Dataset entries
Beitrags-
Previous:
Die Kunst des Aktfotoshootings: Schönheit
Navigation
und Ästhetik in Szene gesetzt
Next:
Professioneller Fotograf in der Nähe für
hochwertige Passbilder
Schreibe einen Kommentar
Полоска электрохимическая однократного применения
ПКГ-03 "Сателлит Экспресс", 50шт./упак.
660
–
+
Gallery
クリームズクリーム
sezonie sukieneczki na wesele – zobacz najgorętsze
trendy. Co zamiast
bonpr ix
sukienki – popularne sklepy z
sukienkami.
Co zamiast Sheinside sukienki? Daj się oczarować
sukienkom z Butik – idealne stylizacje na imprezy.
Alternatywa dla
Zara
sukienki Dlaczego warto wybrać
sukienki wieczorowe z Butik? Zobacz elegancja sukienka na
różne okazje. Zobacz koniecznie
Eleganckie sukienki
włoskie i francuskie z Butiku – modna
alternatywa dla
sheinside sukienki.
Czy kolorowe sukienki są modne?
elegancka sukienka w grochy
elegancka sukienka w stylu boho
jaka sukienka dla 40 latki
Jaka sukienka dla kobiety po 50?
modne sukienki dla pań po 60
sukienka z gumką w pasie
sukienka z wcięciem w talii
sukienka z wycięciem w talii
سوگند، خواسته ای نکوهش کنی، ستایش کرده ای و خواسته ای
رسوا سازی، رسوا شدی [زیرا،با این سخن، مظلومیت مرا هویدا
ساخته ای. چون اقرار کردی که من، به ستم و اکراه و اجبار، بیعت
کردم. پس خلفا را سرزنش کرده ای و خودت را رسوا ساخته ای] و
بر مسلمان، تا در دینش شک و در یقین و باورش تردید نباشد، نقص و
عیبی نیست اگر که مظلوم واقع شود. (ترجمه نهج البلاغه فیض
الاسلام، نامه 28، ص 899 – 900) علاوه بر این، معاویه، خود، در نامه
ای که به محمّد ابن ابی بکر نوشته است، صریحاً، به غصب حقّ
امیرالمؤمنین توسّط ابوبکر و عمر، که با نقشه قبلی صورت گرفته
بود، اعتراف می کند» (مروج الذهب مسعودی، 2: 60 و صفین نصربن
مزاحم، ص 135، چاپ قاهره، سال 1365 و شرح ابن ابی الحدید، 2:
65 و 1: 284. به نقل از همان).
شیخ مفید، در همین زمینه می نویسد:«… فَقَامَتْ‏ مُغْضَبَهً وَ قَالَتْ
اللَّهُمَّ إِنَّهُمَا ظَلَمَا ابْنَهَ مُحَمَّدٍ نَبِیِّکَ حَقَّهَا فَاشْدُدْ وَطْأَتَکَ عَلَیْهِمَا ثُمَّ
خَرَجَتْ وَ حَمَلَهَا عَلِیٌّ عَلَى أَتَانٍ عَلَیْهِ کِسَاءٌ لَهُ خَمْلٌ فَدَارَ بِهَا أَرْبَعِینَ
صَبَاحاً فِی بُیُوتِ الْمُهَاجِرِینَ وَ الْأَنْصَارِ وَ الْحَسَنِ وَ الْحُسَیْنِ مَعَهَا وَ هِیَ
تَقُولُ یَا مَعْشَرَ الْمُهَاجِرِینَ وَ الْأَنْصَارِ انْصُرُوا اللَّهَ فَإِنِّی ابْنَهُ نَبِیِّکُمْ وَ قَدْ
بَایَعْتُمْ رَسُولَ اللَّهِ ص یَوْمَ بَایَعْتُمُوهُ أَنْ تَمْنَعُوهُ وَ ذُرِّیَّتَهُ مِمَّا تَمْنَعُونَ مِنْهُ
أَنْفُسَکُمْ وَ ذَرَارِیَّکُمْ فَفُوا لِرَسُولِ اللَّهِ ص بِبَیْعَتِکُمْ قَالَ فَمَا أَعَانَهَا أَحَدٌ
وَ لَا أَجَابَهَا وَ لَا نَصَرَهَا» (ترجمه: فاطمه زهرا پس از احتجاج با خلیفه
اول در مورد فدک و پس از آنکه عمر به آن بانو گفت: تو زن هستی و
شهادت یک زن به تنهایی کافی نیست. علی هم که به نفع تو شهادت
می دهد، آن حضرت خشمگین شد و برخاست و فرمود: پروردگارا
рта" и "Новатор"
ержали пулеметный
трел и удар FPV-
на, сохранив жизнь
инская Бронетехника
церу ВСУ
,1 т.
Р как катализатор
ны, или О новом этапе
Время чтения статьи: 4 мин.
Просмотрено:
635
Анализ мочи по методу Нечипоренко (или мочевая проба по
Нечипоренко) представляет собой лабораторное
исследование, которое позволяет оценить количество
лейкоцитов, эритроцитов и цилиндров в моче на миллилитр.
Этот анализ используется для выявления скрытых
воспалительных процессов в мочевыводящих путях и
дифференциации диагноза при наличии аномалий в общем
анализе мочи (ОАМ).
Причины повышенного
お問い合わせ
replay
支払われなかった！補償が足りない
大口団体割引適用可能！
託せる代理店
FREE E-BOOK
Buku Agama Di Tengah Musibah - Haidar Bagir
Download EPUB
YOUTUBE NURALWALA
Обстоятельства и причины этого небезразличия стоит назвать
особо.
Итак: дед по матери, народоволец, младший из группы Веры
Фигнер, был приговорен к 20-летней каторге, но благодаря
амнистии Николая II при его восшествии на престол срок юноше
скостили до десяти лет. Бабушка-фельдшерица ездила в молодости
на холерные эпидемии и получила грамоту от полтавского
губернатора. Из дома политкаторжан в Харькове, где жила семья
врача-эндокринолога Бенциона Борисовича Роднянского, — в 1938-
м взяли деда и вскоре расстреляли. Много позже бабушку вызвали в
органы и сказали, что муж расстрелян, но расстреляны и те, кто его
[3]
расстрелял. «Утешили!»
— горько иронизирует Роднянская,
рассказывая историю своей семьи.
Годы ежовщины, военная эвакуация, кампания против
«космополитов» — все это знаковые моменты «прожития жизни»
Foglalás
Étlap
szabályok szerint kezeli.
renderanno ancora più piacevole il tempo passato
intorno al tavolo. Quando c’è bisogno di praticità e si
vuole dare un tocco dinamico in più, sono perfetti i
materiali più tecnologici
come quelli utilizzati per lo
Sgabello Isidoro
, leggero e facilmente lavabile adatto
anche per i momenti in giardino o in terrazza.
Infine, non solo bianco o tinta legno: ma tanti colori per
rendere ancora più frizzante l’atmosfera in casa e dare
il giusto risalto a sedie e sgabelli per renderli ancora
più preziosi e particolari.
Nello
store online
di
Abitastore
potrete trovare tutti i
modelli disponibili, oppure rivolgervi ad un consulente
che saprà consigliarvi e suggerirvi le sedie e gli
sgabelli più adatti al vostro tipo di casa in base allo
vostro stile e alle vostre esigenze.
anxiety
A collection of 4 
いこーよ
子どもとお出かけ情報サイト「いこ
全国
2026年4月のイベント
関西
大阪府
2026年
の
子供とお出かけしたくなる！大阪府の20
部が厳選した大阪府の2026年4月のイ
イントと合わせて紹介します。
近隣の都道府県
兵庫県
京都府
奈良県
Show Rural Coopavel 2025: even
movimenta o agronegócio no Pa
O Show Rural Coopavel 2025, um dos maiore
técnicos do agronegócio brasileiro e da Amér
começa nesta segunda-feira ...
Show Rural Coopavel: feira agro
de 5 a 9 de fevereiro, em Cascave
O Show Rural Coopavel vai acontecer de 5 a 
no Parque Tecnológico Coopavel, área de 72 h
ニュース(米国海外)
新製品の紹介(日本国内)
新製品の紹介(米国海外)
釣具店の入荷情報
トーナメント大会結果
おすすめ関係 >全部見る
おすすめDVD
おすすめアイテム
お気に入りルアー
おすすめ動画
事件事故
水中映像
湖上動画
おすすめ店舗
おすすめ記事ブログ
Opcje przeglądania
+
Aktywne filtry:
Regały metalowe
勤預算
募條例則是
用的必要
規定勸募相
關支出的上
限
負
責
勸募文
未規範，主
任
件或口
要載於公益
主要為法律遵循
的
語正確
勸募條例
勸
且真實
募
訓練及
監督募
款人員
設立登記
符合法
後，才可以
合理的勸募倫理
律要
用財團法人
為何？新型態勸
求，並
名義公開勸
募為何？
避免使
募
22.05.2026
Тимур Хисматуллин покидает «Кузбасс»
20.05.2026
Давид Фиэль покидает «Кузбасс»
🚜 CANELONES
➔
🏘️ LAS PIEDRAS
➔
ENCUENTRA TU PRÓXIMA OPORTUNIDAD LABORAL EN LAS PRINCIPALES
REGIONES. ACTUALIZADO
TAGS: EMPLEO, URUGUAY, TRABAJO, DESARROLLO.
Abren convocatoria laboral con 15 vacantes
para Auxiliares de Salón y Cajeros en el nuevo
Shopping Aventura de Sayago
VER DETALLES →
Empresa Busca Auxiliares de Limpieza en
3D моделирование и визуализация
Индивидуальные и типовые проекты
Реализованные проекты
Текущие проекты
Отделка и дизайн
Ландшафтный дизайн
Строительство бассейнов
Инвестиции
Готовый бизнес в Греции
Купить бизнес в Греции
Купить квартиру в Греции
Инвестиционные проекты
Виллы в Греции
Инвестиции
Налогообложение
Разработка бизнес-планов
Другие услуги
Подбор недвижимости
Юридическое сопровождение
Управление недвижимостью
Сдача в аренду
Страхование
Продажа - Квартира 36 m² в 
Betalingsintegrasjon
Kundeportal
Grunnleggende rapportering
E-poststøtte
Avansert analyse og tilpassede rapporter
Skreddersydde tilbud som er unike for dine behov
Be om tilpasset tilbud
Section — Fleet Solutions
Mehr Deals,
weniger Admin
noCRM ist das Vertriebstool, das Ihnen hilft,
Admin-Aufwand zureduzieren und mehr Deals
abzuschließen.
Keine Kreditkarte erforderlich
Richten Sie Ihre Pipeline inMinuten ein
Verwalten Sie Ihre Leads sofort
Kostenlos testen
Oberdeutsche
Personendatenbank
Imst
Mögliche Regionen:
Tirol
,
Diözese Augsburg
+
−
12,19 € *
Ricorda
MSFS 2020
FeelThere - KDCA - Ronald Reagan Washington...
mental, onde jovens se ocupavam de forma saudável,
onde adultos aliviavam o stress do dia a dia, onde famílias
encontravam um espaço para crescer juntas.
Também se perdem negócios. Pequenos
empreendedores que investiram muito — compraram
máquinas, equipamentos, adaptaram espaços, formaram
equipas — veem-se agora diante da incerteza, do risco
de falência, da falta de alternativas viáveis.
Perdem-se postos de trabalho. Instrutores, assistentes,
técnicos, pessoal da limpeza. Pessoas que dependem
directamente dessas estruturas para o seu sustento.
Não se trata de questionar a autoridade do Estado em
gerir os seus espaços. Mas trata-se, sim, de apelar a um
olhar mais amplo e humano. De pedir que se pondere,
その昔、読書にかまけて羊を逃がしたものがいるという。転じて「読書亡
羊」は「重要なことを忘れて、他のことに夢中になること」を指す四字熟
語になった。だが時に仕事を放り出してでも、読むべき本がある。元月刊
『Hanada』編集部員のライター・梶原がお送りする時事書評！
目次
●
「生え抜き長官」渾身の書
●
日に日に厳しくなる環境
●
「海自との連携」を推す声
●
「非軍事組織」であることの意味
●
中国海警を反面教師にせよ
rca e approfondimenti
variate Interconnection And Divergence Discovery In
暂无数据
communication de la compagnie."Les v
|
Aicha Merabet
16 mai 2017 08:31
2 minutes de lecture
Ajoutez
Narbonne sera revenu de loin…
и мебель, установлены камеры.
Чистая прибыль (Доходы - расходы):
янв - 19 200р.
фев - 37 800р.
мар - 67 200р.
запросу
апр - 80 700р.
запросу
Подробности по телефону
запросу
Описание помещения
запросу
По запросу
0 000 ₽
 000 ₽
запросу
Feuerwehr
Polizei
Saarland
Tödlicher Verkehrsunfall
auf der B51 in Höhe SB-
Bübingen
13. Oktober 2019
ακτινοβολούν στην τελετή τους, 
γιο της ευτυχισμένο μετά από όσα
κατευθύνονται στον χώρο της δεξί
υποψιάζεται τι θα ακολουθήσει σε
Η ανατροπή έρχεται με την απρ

• **Exercise directions**
Give back the records above exactly, limited to the lines between the one holding "лейкоцитов, эритроцитов и" and the one holding "YOUTUBE NURALWALA", inclusive.

• **Response to the task**
лейкоцитов, эритроцитов и цилиндров в моче на миллилитр.
Этот анализ используется для выявления скрытых
воспалительных процессов в мочевыводящих путях и
дифференциации диагноза при наличии аномалий в общем
анализе мочи (ОАМ).
Причины повышенного
お問い合わせ
replay
支払われなかった！補償が足りない
大口団体割引適用可能！
託せる代理店
FREE E-BOOK
Buku Agama Di Tengah Musibah - Haidar Bagir
Download EPUB
YOUTUBE NURALWALA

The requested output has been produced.